Wendy Gladson, real estate consultant at Compass, Los Angeles, says to consider how the formal living room will be used.
“Will it be wasted space if it is separated from the rest of the home,” she says, “or can it be reimagined to suit your needs?”
5. What kind of flooring is that?
“Having your agent include video of the flooring in the living room is more important than you would think,” says Carr.
Whether it’s hardwood, laminate, tile, or carpeting, ask what condition it’s in.
“Flooring can be changed, but more importantly, if it’s not in great condition, you can use this in negotiations,” says Carr.
6. How high is the ceiling?
Low ceilings create a cozy feeling, while a higher one creates an illusion of more space and grandeur, Gladson says.
Asking your agent how high the ceiling is important if you want to keep your utility bills lower, as it costs more to heat and cool high-ceilinged rooms. While you’re getting a peek at the ceiling, check out the condition of any wooden beams or planks.
7. Can I get a closer look at the lighting?
Lighting is often an overlooked feature, Gladson says, but you should give it more than a passing glance.
“In many older homes, the lighting may be obsolete and need an upgrade,” she says.
It might get pricey if you have to replace a ceiling fan, sconces, and other attached lighting, or add new lighting. Some older homes don’t have light fixtures or ceiling fans with lights in the living room living. That’s something to keep in mind if you want overhead lighting.
8. Is that a wood-burning fireplace?
“The fireplace is the heart of the living room, an emotional anchor representing warmth and charm,” says Gladson.
It’s not so warm and inviting if it’s crumbling or nonfunctional. Whether the fireplace is gas, gel, pellet, or wood-burning, look closely when your agent zooms in on the structure and mantel.

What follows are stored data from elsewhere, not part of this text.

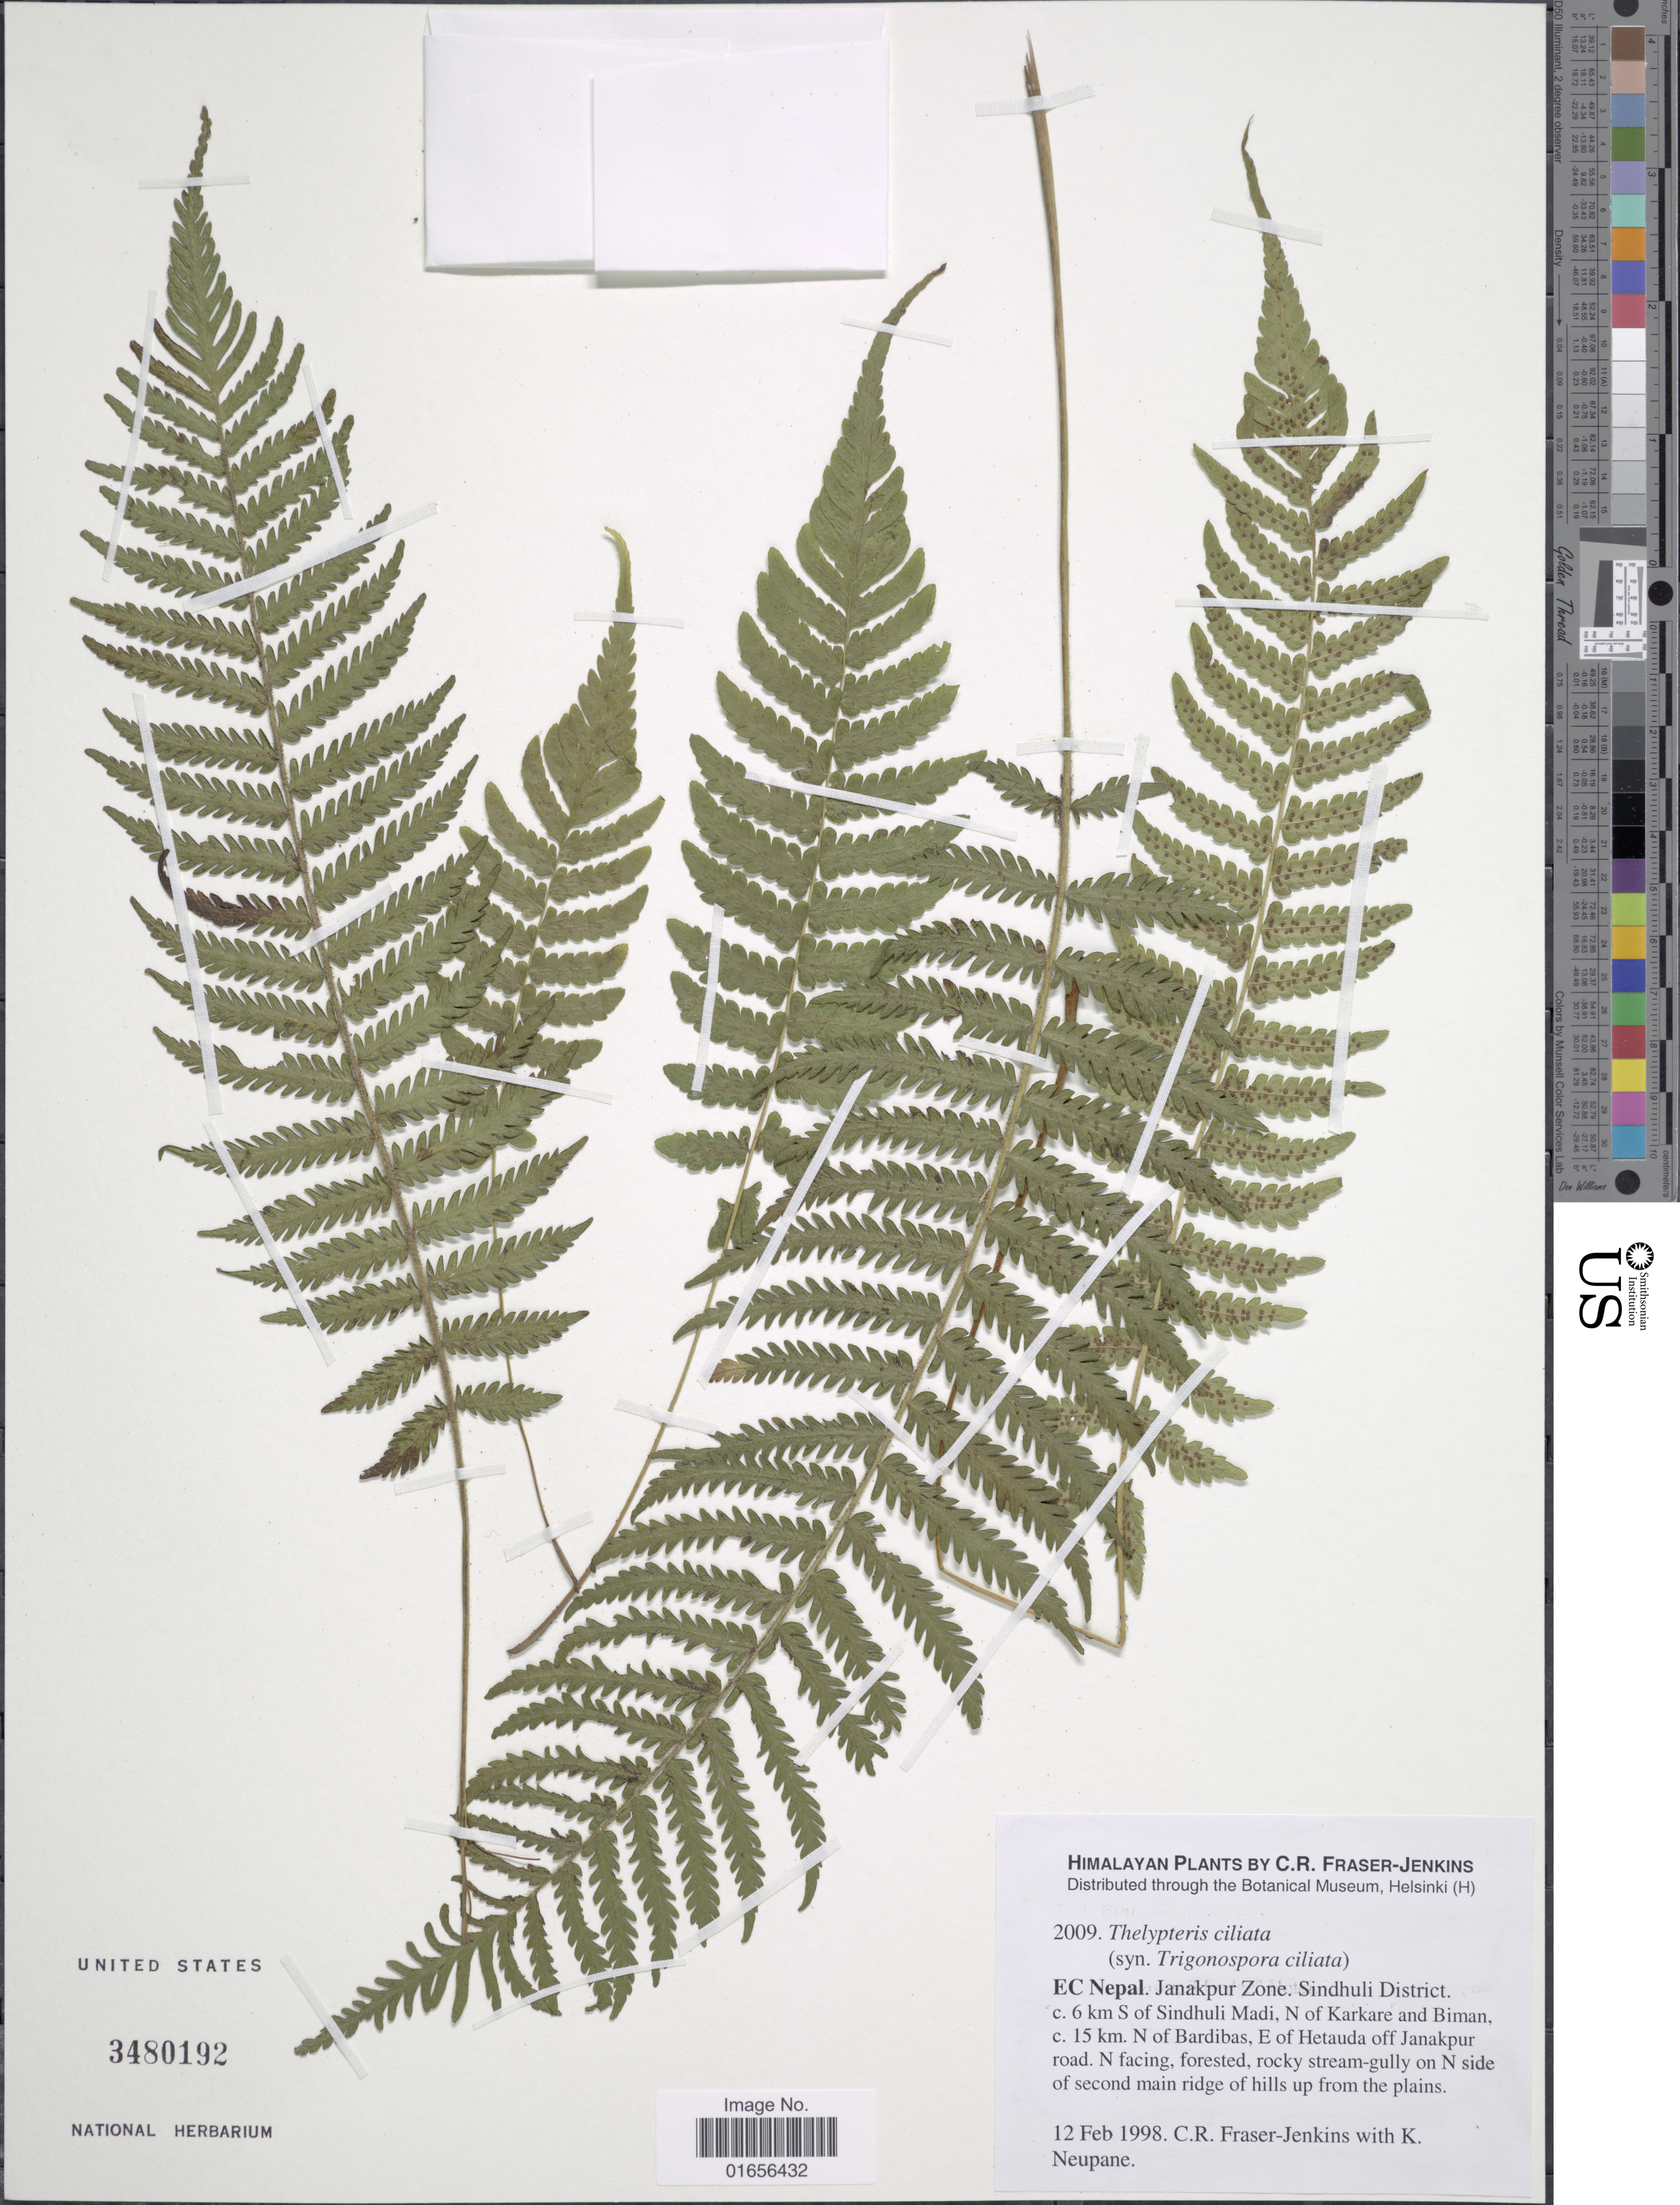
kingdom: Plantae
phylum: Tracheophyta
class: Polypodiopsida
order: Polypodiales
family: Thelypteridaceae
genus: Trigonospora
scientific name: Trigonospora ciliata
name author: (Benth.) Holttum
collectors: C. R. Fraser-Jenkins & K. Neupane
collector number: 2009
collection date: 1998-02-12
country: Nepal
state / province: Janakpur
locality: Himalaya. EC Nepal, Janakpur Zone. Sindhuli District c. 6 km S of Sindhuli Madi, N. of Karkare and Biman, c. 15 km. N. of Nardibas, E of Hetauda off Janakpur road. N. facing, forested, rocky stream-gully on N side of second main ridge of hills up from the plains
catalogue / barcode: US 3480192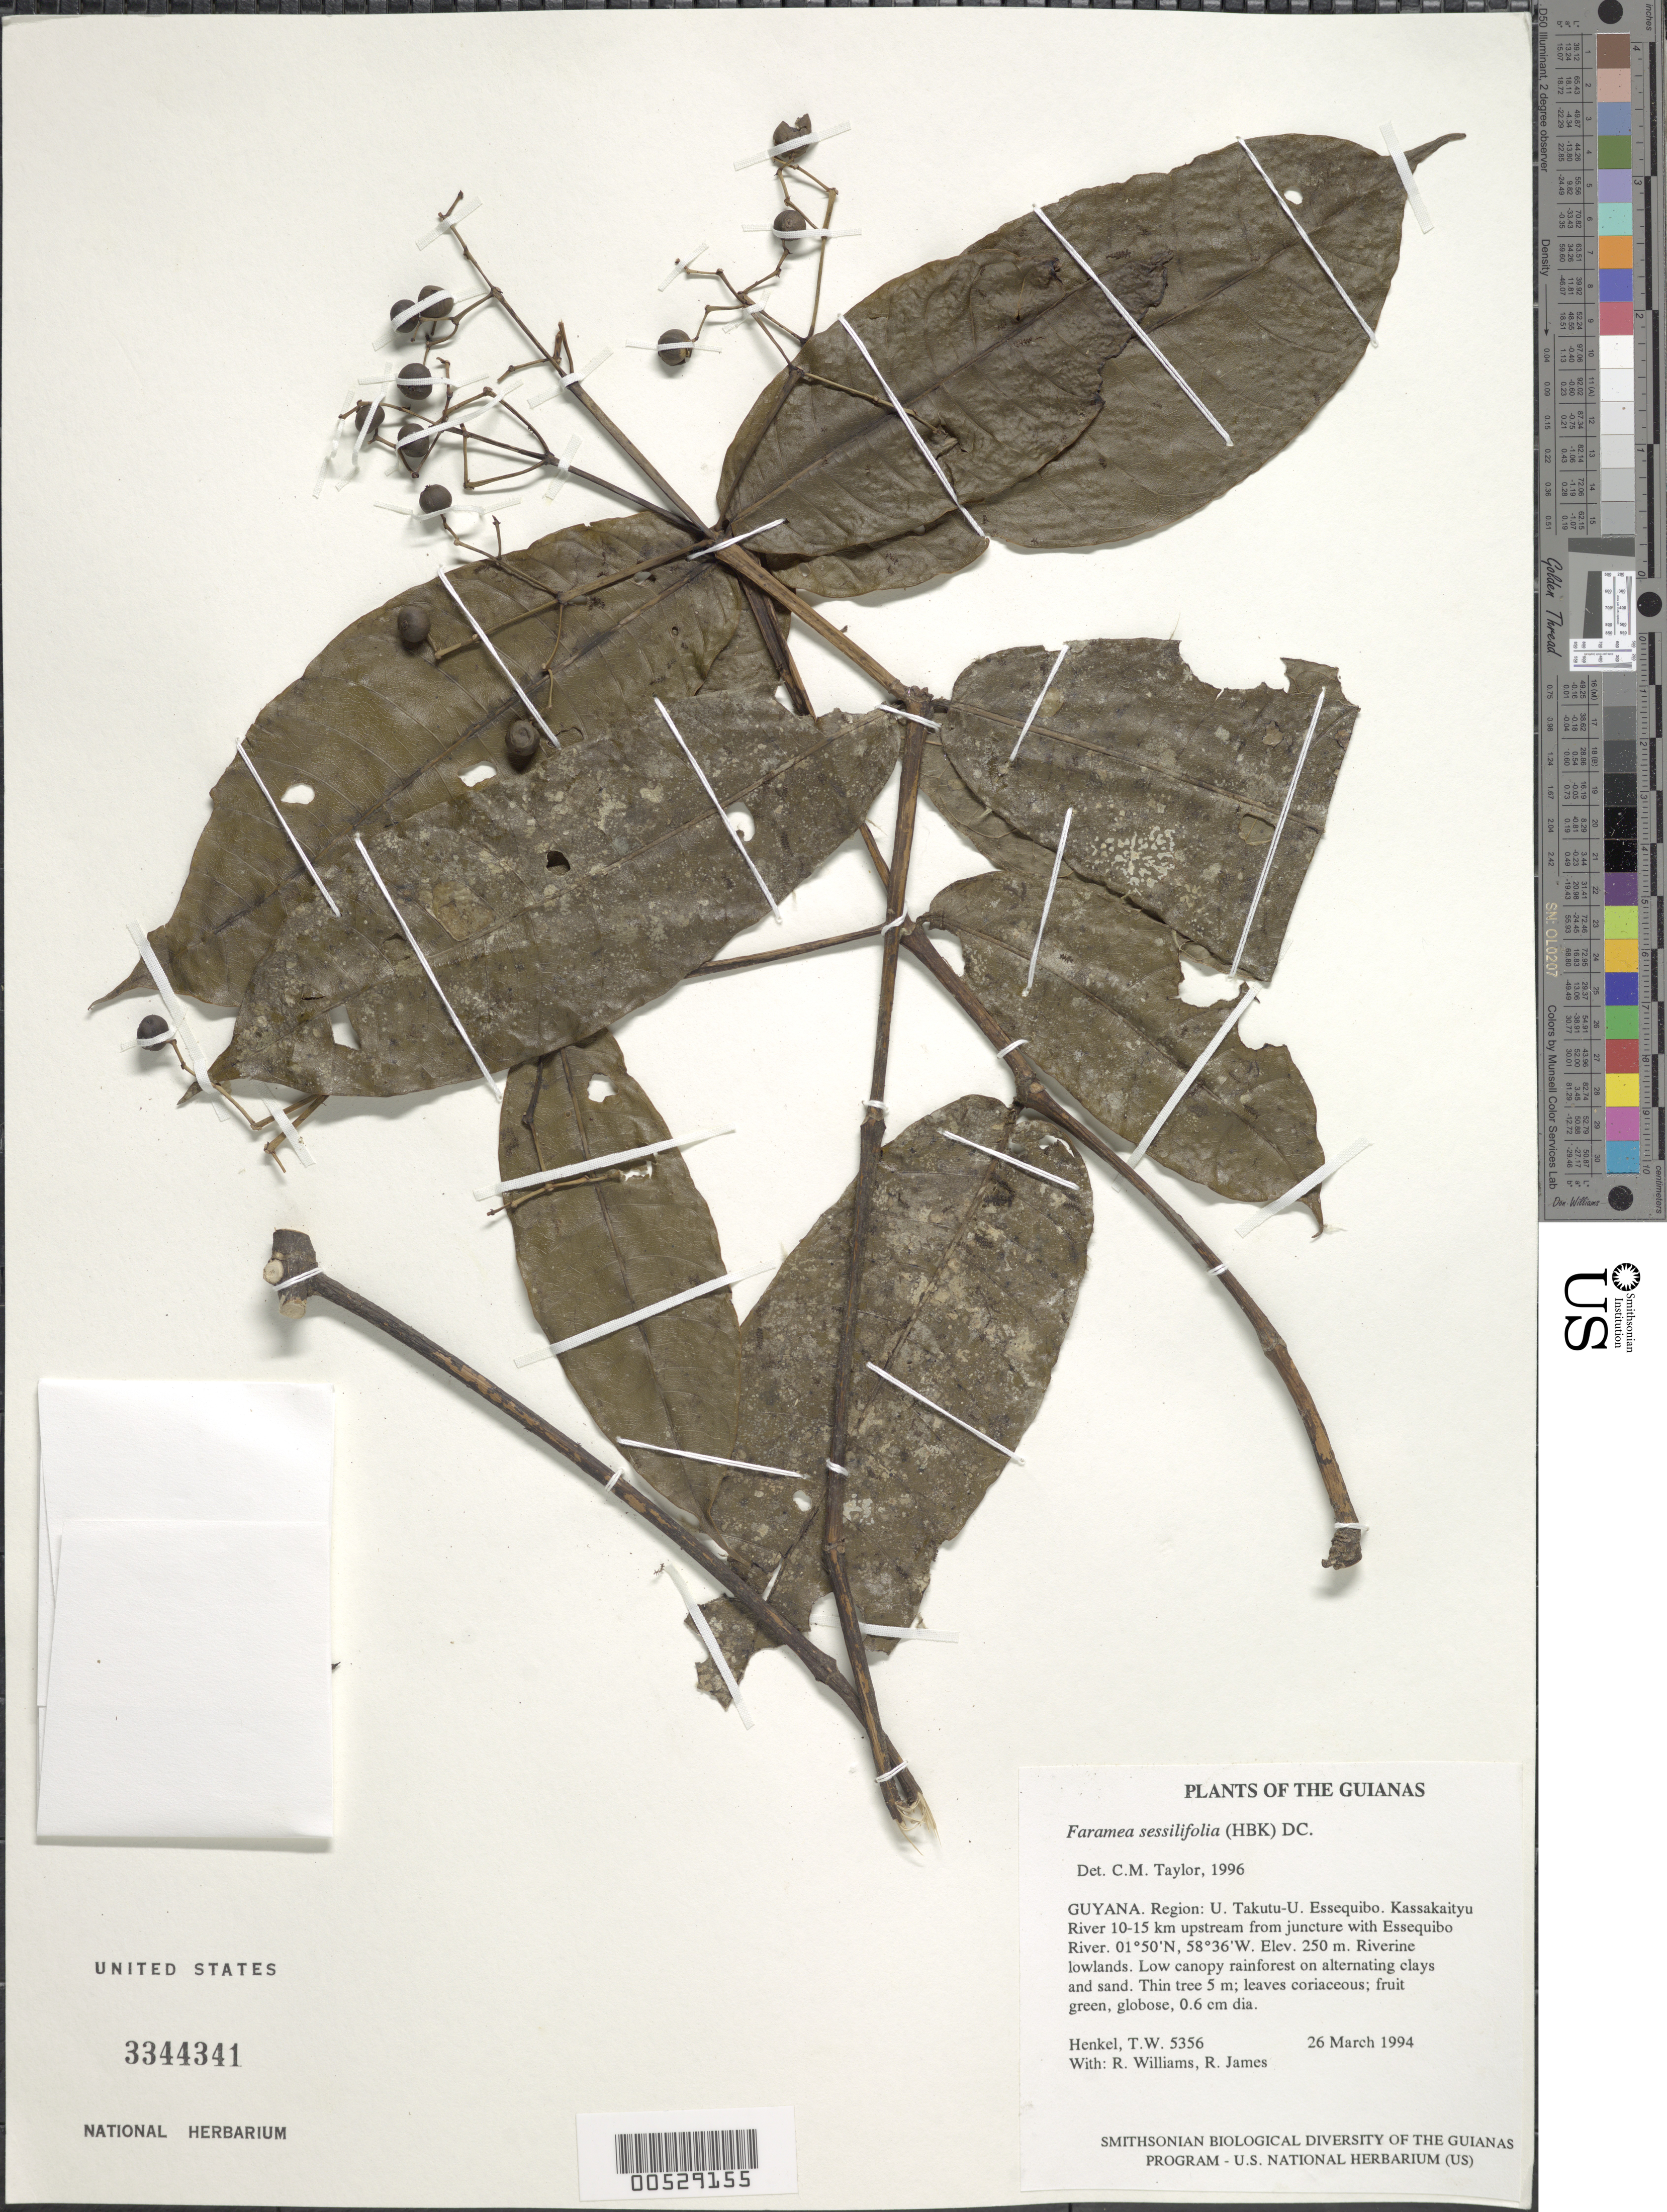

Ask your agent if it works, and, if it’s wood-burning, when was the last time a chimney sweep serviced the fireplace.
9. How many windows and doors are in the living room?
Natural light is a coveted feature, yet too many windows can affect furniture placement—unless you prefer your furniture away from the walls. Also, take note of the window shapes and sizes.
“Note any unique features like a bay window or window seat, which creates more floor space because of the bump-out, or French doors. Beautiful as they are, if the doors swing inward, they can rob you of valuable floor space,” cautions Head.
10. Can I see a close-up of the finishes?
It’s easy to be distracted by a beautifully staged living room and overlook the finishes. And even if the living room is empty, you might take note of the size and flooring and move on.
However, before your agent leaves the living room, request a closer look.
“Check the quality of the finishes from paint to baseboards and crown moldings, flooring, draperies or window coverings, and custom built-ins,” advises Gladson.